Your Lordships will note that Amendment 46A uses the words, in proposed new paragraph (b)(iii),

“related to or resulting from”.

In other words, it gives a broad reach to responsibility. Amendment 46B makes specific reference to the statutes that have to be borne in mind. It is hardly a criticism to be met to say that people must obey the criminal law—of course they must. This statute—the Bill and the amendment—remind people in statutory wording of their civic obligation, as well as their professional obligation, to obey the law. It is designed to stop the defence of, “Nobody told me. It was not my job”. The two amendments are straightforward and build on the Government’s well deserved intention to improve the law.

5.45 pm

Turning to the issue of senior persons, I was surprised that the Minister stated that Amendment 47A might result in the unintended consequence of drawing into the line of fire junior staff when a senior should be responsible.
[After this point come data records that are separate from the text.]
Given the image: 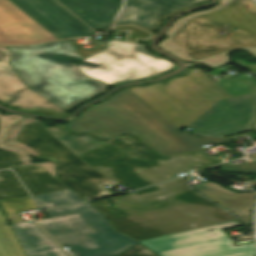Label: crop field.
Instances as JSON below:
<instances>
[{
    "label": "crop field",
    "mask_w": 256,
    "mask_h": 256,
    "mask_svg": "<svg viewBox=\"0 0 256 256\" xmlns=\"http://www.w3.org/2000/svg\"><path fill=\"white\" fill-rule=\"evenodd\" d=\"M255 109L256 93L232 98L200 69H191L185 77L175 78L165 86L158 83L124 90L86 109L67 123V129L88 133L93 130L103 139L133 131L168 155L226 141L194 138L177 128L190 127L193 133L208 137L246 132L251 130Z\"/></svg>",
    "instance_id": "crop-field-1"
},
{
    "label": "crop field",
    "mask_w": 256,
    "mask_h": 256,
    "mask_svg": "<svg viewBox=\"0 0 256 256\" xmlns=\"http://www.w3.org/2000/svg\"><path fill=\"white\" fill-rule=\"evenodd\" d=\"M113 201L112 206L106 200L92 205L107 216L115 230L136 241L235 219L191 191L184 177Z\"/></svg>",
    "instance_id": "crop-field-2"
},
{
    "label": "crop field",
    "mask_w": 256,
    "mask_h": 256,
    "mask_svg": "<svg viewBox=\"0 0 256 256\" xmlns=\"http://www.w3.org/2000/svg\"><path fill=\"white\" fill-rule=\"evenodd\" d=\"M221 5L177 20L158 47L183 61L214 67L241 49L256 56V4L252 0H220ZM226 32L224 35L219 32ZM227 63V62H226ZM225 64V63H224Z\"/></svg>",
    "instance_id": "crop-field-3"
},
{
    "label": "crop field",
    "mask_w": 256,
    "mask_h": 256,
    "mask_svg": "<svg viewBox=\"0 0 256 256\" xmlns=\"http://www.w3.org/2000/svg\"><path fill=\"white\" fill-rule=\"evenodd\" d=\"M70 42L5 47L12 54L9 64L20 80L66 112L109 86L81 73L73 62L82 58Z\"/></svg>",
    "instance_id": "crop-field-4"
},
{
    "label": "crop field",
    "mask_w": 256,
    "mask_h": 256,
    "mask_svg": "<svg viewBox=\"0 0 256 256\" xmlns=\"http://www.w3.org/2000/svg\"><path fill=\"white\" fill-rule=\"evenodd\" d=\"M135 151L124 152L108 143L78 155L96 171L133 189H139L170 180L171 175L202 165L206 168L221 162L215 157L206 156L200 151L162 157L142 140L130 133L120 138Z\"/></svg>",
    "instance_id": "crop-field-5"
},
{
    "label": "crop field",
    "mask_w": 256,
    "mask_h": 256,
    "mask_svg": "<svg viewBox=\"0 0 256 256\" xmlns=\"http://www.w3.org/2000/svg\"><path fill=\"white\" fill-rule=\"evenodd\" d=\"M46 213L50 219L37 223L73 256L119 254L137 243L113 231L105 216L87 202Z\"/></svg>",
    "instance_id": "crop-field-6"
},
{
    "label": "crop field",
    "mask_w": 256,
    "mask_h": 256,
    "mask_svg": "<svg viewBox=\"0 0 256 256\" xmlns=\"http://www.w3.org/2000/svg\"><path fill=\"white\" fill-rule=\"evenodd\" d=\"M114 31L130 30L126 42L108 39L106 49L81 61L77 66L83 74L105 84L144 79L163 74L173 63L147 53L138 39H149L152 33L133 25L113 27Z\"/></svg>",
    "instance_id": "crop-field-7"
},
{
    "label": "crop field",
    "mask_w": 256,
    "mask_h": 256,
    "mask_svg": "<svg viewBox=\"0 0 256 256\" xmlns=\"http://www.w3.org/2000/svg\"><path fill=\"white\" fill-rule=\"evenodd\" d=\"M15 141L33 149L40 156L57 159L56 178L85 200L108 195L104 185L116 181L96 172L48 133L41 123H27Z\"/></svg>",
    "instance_id": "crop-field-8"
},
{
    "label": "crop field",
    "mask_w": 256,
    "mask_h": 256,
    "mask_svg": "<svg viewBox=\"0 0 256 256\" xmlns=\"http://www.w3.org/2000/svg\"><path fill=\"white\" fill-rule=\"evenodd\" d=\"M241 225L235 220L140 243L159 256H256L255 243L233 247L222 230Z\"/></svg>",
    "instance_id": "crop-field-9"
},
{
    "label": "crop field",
    "mask_w": 256,
    "mask_h": 256,
    "mask_svg": "<svg viewBox=\"0 0 256 256\" xmlns=\"http://www.w3.org/2000/svg\"><path fill=\"white\" fill-rule=\"evenodd\" d=\"M21 118L0 114V169H13L32 196L65 189L54 179V164H31V159L22 149L4 144L10 126Z\"/></svg>",
    "instance_id": "crop-field-10"
},
{
    "label": "crop field",
    "mask_w": 256,
    "mask_h": 256,
    "mask_svg": "<svg viewBox=\"0 0 256 256\" xmlns=\"http://www.w3.org/2000/svg\"><path fill=\"white\" fill-rule=\"evenodd\" d=\"M27 256H68L34 222H24L18 211L37 208L31 197L0 201Z\"/></svg>",
    "instance_id": "crop-field-11"
},
{
    "label": "crop field",
    "mask_w": 256,
    "mask_h": 256,
    "mask_svg": "<svg viewBox=\"0 0 256 256\" xmlns=\"http://www.w3.org/2000/svg\"><path fill=\"white\" fill-rule=\"evenodd\" d=\"M58 39L94 32L55 0H10Z\"/></svg>",
    "instance_id": "crop-field-12"
},
{
    "label": "crop field",
    "mask_w": 256,
    "mask_h": 256,
    "mask_svg": "<svg viewBox=\"0 0 256 256\" xmlns=\"http://www.w3.org/2000/svg\"><path fill=\"white\" fill-rule=\"evenodd\" d=\"M56 38L9 0H0V45L34 44Z\"/></svg>",
    "instance_id": "crop-field-13"
},
{
    "label": "crop field",
    "mask_w": 256,
    "mask_h": 256,
    "mask_svg": "<svg viewBox=\"0 0 256 256\" xmlns=\"http://www.w3.org/2000/svg\"><path fill=\"white\" fill-rule=\"evenodd\" d=\"M208 0H126L115 25L136 24L156 30L157 21L165 15Z\"/></svg>",
    "instance_id": "crop-field-14"
},
{
    "label": "crop field",
    "mask_w": 256,
    "mask_h": 256,
    "mask_svg": "<svg viewBox=\"0 0 256 256\" xmlns=\"http://www.w3.org/2000/svg\"><path fill=\"white\" fill-rule=\"evenodd\" d=\"M11 54L0 47V102L18 109L46 108L65 113L63 110L28 89L16 76L8 61Z\"/></svg>",
    "instance_id": "crop-field-15"
},
{
    "label": "crop field",
    "mask_w": 256,
    "mask_h": 256,
    "mask_svg": "<svg viewBox=\"0 0 256 256\" xmlns=\"http://www.w3.org/2000/svg\"><path fill=\"white\" fill-rule=\"evenodd\" d=\"M93 30H108L123 0H58Z\"/></svg>",
    "instance_id": "crop-field-16"
},
{
    "label": "crop field",
    "mask_w": 256,
    "mask_h": 256,
    "mask_svg": "<svg viewBox=\"0 0 256 256\" xmlns=\"http://www.w3.org/2000/svg\"><path fill=\"white\" fill-rule=\"evenodd\" d=\"M193 188L228 209L245 224L250 223L251 213L248 211L253 208L256 193H238L212 182Z\"/></svg>",
    "instance_id": "crop-field-17"
},
{
    "label": "crop field",
    "mask_w": 256,
    "mask_h": 256,
    "mask_svg": "<svg viewBox=\"0 0 256 256\" xmlns=\"http://www.w3.org/2000/svg\"><path fill=\"white\" fill-rule=\"evenodd\" d=\"M46 130L55 136L76 155L100 145L98 141L88 136L66 137L64 136L65 132L58 126L49 127L46 128Z\"/></svg>",
    "instance_id": "crop-field-18"
},
{
    "label": "crop field",
    "mask_w": 256,
    "mask_h": 256,
    "mask_svg": "<svg viewBox=\"0 0 256 256\" xmlns=\"http://www.w3.org/2000/svg\"><path fill=\"white\" fill-rule=\"evenodd\" d=\"M0 256H25L0 211Z\"/></svg>",
    "instance_id": "crop-field-19"
},
{
    "label": "crop field",
    "mask_w": 256,
    "mask_h": 256,
    "mask_svg": "<svg viewBox=\"0 0 256 256\" xmlns=\"http://www.w3.org/2000/svg\"><path fill=\"white\" fill-rule=\"evenodd\" d=\"M28 196L12 171H0V200Z\"/></svg>",
    "instance_id": "crop-field-20"
},
{
    "label": "crop field",
    "mask_w": 256,
    "mask_h": 256,
    "mask_svg": "<svg viewBox=\"0 0 256 256\" xmlns=\"http://www.w3.org/2000/svg\"><path fill=\"white\" fill-rule=\"evenodd\" d=\"M34 199L37 201V203L40 205L42 209L55 207L56 204H58L59 206H62V205L82 201L81 198L76 196L74 193H72L68 189L35 196Z\"/></svg>",
    "instance_id": "crop-field-21"
},
{
    "label": "crop field",
    "mask_w": 256,
    "mask_h": 256,
    "mask_svg": "<svg viewBox=\"0 0 256 256\" xmlns=\"http://www.w3.org/2000/svg\"><path fill=\"white\" fill-rule=\"evenodd\" d=\"M218 85L232 97L256 92V81L253 78H247L246 76L224 81Z\"/></svg>",
    "instance_id": "crop-field-22"
},
{
    "label": "crop field",
    "mask_w": 256,
    "mask_h": 256,
    "mask_svg": "<svg viewBox=\"0 0 256 256\" xmlns=\"http://www.w3.org/2000/svg\"><path fill=\"white\" fill-rule=\"evenodd\" d=\"M27 122H38L35 119H31V118H27L24 117L22 120H20L18 123H16L15 125L11 126L8 137L6 139V143L5 144H9L12 146H16V147H20L22 148L25 152H27L30 156H32L33 158H35L37 161L40 160H53L54 162H56V160L52 157H40L37 153H35L33 150H31L30 148L22 145V144H18L14 142V138L18 132V130L20 129V127L22 125H24Z\"/></svg>",
    "instance_id": "crop-field-23"
},
{
    "label": "crop field",
    "mask_w": 256,
    "mask_h": 256,
    "mask_svg": "<svg viewBox=\"0 0 256 256\" xmlns=\"http://www.w3.org/2000/svg\"><path fill=\"white\" fill-rule=\"evenodd\" d=\"M116 256H158L140 243Z\"/></svg>",
    "instance_id": "crop-field-24"
},
{
    "label": "crop field",
    "mask_w": 256,
    "mask_h": 256,
    "mask_svg": "<svg viewBox=\"0 0 256 256\" xmlns=\"http://www.w3.org/2000/svg\"><path fill=\"white\" fill-rule=\"evenodd\" d=\"M221 167L222 171L256 173V161L244 164L243 166H229L222 164Z\"/></svg>",
    "instance_id": "crop-field-25"
},
{
    "label": "crop field",
    "mask_w": 256,
    "mask_h": 256,
    "mask_svg": "<svg viewBox=\"0 0 256 256\" xmlns=\"http://www.w3.org/2000/svg\"><path fill=\"white\" fill-rule=\"evenodd\" d=\"M252 72H256V65L243 64Z\"/></svg>",
    "instance_id": "crop-field-26"
},
{
    "label": "crop field",
    "mask_w": 256,
    "mask_h": 256,
    "mask_svg": "<svg viewBox=\"0 0 256 256\" xmlns=\"http://www.w3.org/2000/svg\"><path fill=\"white\" fill-rule=\"evenodd\" d=\"M251 158H256V154L250 155Z\"/></svg>",
    "instance_id": "crop-field-27"
},
{
    "label": "crop field",
    "mask_w": 256,
    "mask_h": 256,
    "mask_svg": "<svg viewBox=\"0 0 256 256\" xmlns=\"http://www.w3.org/2000/svg\"><path fill=\"white\" fill-rule=\"evenodd\" d=\"M254 128L256 129V124H255Z\"/></svg>",
    "instance_id": "crop-field-28"
}]
</instances>
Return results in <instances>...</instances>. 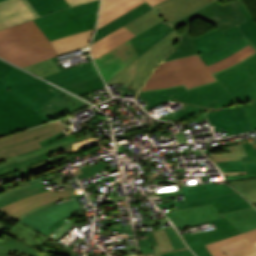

In fact, the risk we asked counsel to deal with was exactly the opposite—the risk of senior people using juniors as an escape route by a system they devised. That is exactly the opposite of the interpretation put upon it by the Minister.

The amendment is designed to avoid the money-laundering reporting officer being the only one to carry the can: it includes his superiors as well, hence the words in the amendment,

“all persons responsible for management of persons”.

We do not want the courts littered with trials about superior orders and tuppeny-ha’penny defences based on statutorily loose language.